Сам не знаю, зачем я это сделал, но я сел с Люнеттой рядом – и она доверчиво прижалась ко мне. Невидимые нити связывали нас все прочнее и прочнее.
– Успокойся. Мы – русские. Мы пришли и никуда не уйдем. Больше такого никогда не будет.
– Но тогда-то ушли…
– Это была не наша страна. Теперь – наша. Русские, если куда-то пришли, – уже не уходят. Мы – такие…
Потом Люнетта просто бродила по улицам. Иногда находила где-то что-то поесть. Старалась никому не показываться на глаза. Паранджа – она не только скрывает, но и защищает женщину, большинство боевиков понимали, что если они будут даже просто заглядывать женщинам под паранджу, не говоря о чем-то более серьезном, то моментально восстановят против себя всех местных, всех – до последнего человека. Потом она забрела в бывший дипломатический квартал и нашла себе убежище. Потом начались бои, и бои эти были настолько страшные, что она забилась в подвал и боялась выйти наверх. Подвал этот она выбрала только потому, что здесь была вода, которую можно было пить – из бака. Потом она услышала собачий лай и поняла, что ее обнаружили. Попыталась сбежать – и ее поймали инженеры-саперы.
Вот и вся история. Как есть.
– Получается, ты теперь сирота? У тебя вообще никого нет?
Люнетта просто вздохнула.
Клянусь, никаких дурных мыслей у меня тогда не появилось. У меня на руках была Марина, которую пытались привести в чувство в Санкт-Петербурге. У меня были Ксения и Николай… хотя были ли они у меня или нет, это еще большой вопрос. Наконец, у меня была любовь, настоящая, которую надо было просто вырвать как занозу и навсегда забыть про нее.
Я этого сделать не мог.
– Ложись. Ложись в спальник и спи. Утром решим, что делать.
– А ты…
– Я найду, где мне спать. Иди. – Я пихнул Люнетту по направлению к спальнику, сам начал готовить себе что-то вроде ложа из того, что было. Во время специальной подготовки по выживанию мне приходилось неделями спать на земле. Тогда не умер – и сейчас не умру.
– Здесь же холодно.
– На корабле бывает еще холоднее. Ложись и спи.

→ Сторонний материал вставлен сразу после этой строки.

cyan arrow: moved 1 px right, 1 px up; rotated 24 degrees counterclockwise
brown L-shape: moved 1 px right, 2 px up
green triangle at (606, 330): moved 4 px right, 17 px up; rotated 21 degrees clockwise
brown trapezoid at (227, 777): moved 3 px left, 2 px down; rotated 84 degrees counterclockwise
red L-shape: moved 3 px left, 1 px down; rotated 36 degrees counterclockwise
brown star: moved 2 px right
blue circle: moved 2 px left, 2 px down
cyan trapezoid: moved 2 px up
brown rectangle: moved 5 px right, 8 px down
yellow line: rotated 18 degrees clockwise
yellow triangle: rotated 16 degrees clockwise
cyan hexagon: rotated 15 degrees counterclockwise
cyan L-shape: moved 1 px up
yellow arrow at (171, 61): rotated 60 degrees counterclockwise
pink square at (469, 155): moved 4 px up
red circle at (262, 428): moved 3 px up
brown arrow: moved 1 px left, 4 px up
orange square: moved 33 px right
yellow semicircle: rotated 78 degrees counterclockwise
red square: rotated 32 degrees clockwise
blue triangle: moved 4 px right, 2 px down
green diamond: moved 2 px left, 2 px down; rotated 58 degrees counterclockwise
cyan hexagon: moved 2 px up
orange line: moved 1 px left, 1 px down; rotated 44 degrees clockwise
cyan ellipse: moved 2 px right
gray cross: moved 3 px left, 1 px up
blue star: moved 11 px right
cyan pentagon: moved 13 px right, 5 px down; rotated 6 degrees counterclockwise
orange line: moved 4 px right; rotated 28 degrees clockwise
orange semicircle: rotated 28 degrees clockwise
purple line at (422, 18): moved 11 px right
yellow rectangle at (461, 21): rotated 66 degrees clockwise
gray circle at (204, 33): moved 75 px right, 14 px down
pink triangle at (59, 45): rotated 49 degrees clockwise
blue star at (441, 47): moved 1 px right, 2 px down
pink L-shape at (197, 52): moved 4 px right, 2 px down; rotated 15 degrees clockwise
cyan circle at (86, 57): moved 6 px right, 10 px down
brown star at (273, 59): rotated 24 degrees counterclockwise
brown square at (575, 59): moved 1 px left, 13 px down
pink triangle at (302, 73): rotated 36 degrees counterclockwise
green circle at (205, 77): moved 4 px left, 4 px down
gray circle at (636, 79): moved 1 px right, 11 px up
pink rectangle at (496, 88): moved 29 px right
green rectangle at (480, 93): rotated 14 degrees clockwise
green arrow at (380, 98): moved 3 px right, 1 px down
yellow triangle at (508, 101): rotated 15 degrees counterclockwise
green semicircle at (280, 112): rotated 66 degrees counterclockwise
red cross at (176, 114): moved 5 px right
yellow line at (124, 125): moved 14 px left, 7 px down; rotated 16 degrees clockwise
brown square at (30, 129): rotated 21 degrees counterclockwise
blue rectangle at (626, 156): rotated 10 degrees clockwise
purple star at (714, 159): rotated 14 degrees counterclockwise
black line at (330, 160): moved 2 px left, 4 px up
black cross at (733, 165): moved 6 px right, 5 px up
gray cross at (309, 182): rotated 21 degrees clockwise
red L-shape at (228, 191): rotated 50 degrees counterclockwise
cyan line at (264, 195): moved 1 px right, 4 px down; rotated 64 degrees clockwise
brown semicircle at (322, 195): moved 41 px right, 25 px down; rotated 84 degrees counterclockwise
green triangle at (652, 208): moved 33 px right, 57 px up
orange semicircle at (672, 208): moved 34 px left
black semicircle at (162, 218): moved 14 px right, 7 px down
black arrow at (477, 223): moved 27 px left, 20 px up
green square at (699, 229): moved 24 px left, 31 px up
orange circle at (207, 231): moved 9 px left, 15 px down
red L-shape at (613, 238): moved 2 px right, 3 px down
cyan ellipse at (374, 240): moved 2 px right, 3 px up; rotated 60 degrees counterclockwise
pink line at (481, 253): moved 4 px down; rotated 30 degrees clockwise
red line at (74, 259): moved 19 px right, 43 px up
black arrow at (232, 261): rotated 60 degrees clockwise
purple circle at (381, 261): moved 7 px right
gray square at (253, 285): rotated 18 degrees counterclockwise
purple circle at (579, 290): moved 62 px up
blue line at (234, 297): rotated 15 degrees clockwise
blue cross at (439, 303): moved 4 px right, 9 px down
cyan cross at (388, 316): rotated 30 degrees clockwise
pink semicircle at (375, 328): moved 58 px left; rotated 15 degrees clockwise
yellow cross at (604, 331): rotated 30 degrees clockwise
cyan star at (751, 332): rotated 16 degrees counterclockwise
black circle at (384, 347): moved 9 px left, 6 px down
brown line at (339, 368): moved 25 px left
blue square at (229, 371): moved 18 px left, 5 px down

Заснул я сном, обычным для разведчика – боевого пловца: неспокойным, настороженным. Пятьдесят секунд сна и десять секунд полудремы – такой сон вырабатывается специально. Человека, который умеет спать таким сном, невозможно убить ночью. Так я и увидел, что Люнетта сначала честно пыталась заснуть в просторном спальном мешке, возилась-возилась. Потом – вылезла из него, какое-то время смотрела на меня. Потом – стала осторожно подкрадываться ко мне, как кошка.